Friday, May 11, 2012

When Dad Married Fury by David Williamson


When Dad Married Fury by David Williamson.  Directed by Sandra Bates.  Designer: Marissa Dale-Johnson; Lighting Designer: Peter Neufeld.  Ensemble Theatre, Sydney, May 9-June 16, 2012


Cheree Cassidy as Fury

and

Nick Tate as Alan (Dad)




Photos: Steve Lunam


Warren Jones, Lenore Smith, Jamie Oxenbould, Di Adams
Reviewed by Frank McKone
May 10

The key to Williamson’s latest play, from which both the comedy and the philosophy grow, is about the irrational way we human animals are each capable of maintaining quite diverse and even opposite beliefs all at once. 

One would think from the simple rostra-block set, stage floor and backdrop completely covered in colourful banknotes, with a back projection in dangerous-looking red of a tumbling graph, that we would see another Williamson comedy, this time of money matters and manners.  And so we do, but, I think, with a new empathetic understanding.  I have often felt previously, except perhaps in Heretic and the trio of ‘Conferencing’ plays, that Williamson has stood strictly apart from his characters.  This is good for neat well-made plays which satirise social foibles, the success of which is obvious from Williamson’s long career.

When 'Dad' married 'Fury', however, his children’s monetary shock is to be expected, but the disjunctions of personal and political assumptions turn this into less satire and more substantial comedy.  It certainly makes a great evening out, and with a lasting effect.

The character, and the actor, who epitomises lasting effect is Cheree Cassidy playing Fury.  I won’t say too much about the plot, considering this is early in the first run of a new play, and surprise is an important element of its success on stage, but it’s hard to go past an anti-government American Tea Party profitable business woman who takes her religion seriously.  Her  belief in the ethics of Jesus brings what otherwise is no more than a cynical absurdist chaos to a satisfactory conclusion.
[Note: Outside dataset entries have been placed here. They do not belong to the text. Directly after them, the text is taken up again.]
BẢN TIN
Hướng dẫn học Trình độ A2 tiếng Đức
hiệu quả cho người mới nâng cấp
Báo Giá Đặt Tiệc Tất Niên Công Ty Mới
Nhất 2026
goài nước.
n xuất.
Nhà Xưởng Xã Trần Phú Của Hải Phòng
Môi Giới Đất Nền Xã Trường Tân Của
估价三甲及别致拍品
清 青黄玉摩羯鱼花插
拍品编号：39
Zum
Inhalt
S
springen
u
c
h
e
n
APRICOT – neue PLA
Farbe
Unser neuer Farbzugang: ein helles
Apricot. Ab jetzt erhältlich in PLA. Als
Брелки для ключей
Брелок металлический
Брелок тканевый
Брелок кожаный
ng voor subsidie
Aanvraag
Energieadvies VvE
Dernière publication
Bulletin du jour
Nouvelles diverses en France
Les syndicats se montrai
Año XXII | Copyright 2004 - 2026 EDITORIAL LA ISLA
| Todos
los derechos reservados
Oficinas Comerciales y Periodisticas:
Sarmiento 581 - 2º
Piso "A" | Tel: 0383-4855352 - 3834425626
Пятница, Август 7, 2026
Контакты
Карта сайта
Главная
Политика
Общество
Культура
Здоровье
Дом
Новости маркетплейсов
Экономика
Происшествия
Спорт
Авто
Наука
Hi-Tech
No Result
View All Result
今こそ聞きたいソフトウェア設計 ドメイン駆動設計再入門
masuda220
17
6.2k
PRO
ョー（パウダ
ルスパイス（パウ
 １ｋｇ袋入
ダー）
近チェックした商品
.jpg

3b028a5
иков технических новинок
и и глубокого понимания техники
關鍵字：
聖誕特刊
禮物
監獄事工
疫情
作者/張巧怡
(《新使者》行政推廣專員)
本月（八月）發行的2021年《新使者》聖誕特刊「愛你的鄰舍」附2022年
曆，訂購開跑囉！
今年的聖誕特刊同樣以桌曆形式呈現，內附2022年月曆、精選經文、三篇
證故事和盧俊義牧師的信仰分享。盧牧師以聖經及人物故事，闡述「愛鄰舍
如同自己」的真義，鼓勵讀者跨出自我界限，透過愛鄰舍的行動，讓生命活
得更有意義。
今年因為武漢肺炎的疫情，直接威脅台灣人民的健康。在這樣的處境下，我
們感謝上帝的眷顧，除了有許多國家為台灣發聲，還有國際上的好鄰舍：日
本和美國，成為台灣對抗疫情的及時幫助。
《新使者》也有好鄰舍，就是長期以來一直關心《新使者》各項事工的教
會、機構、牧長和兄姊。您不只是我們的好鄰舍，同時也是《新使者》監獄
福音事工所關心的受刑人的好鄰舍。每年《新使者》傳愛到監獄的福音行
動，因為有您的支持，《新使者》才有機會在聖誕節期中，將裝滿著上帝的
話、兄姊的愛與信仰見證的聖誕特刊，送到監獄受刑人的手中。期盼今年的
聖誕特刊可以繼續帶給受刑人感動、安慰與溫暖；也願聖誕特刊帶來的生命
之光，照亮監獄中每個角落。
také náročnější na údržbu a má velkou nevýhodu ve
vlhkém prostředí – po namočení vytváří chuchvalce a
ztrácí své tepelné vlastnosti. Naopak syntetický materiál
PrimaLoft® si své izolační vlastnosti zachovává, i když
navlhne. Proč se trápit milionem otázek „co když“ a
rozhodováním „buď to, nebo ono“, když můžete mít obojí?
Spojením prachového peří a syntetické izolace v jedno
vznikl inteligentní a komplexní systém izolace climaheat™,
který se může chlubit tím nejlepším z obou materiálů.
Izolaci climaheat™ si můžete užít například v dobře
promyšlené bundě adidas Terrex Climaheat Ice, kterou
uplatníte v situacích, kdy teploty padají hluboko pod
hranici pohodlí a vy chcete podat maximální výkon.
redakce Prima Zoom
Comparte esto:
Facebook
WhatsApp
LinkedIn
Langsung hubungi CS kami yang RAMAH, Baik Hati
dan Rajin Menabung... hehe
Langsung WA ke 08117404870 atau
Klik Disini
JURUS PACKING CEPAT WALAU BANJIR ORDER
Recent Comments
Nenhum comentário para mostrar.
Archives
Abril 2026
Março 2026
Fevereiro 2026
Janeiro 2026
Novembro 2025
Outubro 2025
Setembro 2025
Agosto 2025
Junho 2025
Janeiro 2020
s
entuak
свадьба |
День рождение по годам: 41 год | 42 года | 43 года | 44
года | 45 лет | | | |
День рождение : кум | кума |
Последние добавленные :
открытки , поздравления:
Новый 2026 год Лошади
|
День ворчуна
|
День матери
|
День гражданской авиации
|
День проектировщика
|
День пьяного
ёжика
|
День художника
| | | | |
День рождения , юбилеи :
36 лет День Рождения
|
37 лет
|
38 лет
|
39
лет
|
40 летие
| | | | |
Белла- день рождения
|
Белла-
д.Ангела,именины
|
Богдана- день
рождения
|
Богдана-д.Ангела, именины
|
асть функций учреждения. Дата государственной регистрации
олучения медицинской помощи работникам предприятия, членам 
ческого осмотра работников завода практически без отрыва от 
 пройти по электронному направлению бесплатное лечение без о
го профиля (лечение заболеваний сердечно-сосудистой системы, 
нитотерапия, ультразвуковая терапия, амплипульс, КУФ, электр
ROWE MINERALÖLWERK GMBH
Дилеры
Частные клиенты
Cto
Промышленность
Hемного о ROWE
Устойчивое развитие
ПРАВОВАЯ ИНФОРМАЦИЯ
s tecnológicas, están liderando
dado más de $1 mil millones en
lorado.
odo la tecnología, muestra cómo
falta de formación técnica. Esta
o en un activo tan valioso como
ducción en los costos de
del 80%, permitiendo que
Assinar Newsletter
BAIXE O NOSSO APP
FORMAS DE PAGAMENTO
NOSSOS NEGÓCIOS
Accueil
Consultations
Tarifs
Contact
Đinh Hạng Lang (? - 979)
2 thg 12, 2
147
As a callow youth I wondered how Bernard Shaw could have written the characters of Major Barbara and Saint Joan with such sympathetic understanding when he was an avowed atheist, and now I see David Williamson, in his Fury, showing the same appreciation of his character’s sincerity.  As the play shows, and as Cheree Cassidy’s acting quality demonstrates, sincerity is nothing to do with simple determination.  It is about following through ethically, however surprising that may turn out to be even to yourself.

Sandra Bates’ directing of the play made for a too-slow beginning, in my view, although in an odd way the result of this was that the sudden surprise just before interval had maybe even more shock value than it might have had with a smoother start. 

The characters of Dad’s two sons were not immediately well established by Warren Jones (Ian) and Jamie Oxenbould (Ben) and so their wives, Sue – Lenore Smith – and Laura – Di Adams – seemed for too long to be cardboard cutouts of a financial lawyer and a social activist.  This was particularly unfortunate when Laura’s Mum, played by Lorraine Bayly, was left out, literally up against the wall, as Laura tried to help her mother through her father’s suicide.  We needed this scene to be played close up in the intimate almost in-the-round Ensemble Theatre to give Bayly the position of strength as a character which matches her role at the end.

When Dad  (Alan) appeared,  it took Nick Tate a little while to generate the required spark, but we had no doubt, theatrically at least, that we were in for an exciting ride from then on, even if we didn’t know where we were going.  Cheree Cassidy’s entrance jumped us up several staircases, laughing all the way while wondering if we might not fall off.  The quietness of the last scene then became not just a neat ending, but the right mood to give depth to the feeling that these characters, and maybe even ourselves, can be better people if we work to put ourselves together properly.

Conclusion?  David Williamson is still a force to be reckoned with and When Dad Married Fury is well worth seeing.  And it should be interesting to see what ‘lasting effect’ it might have if it plays in New York.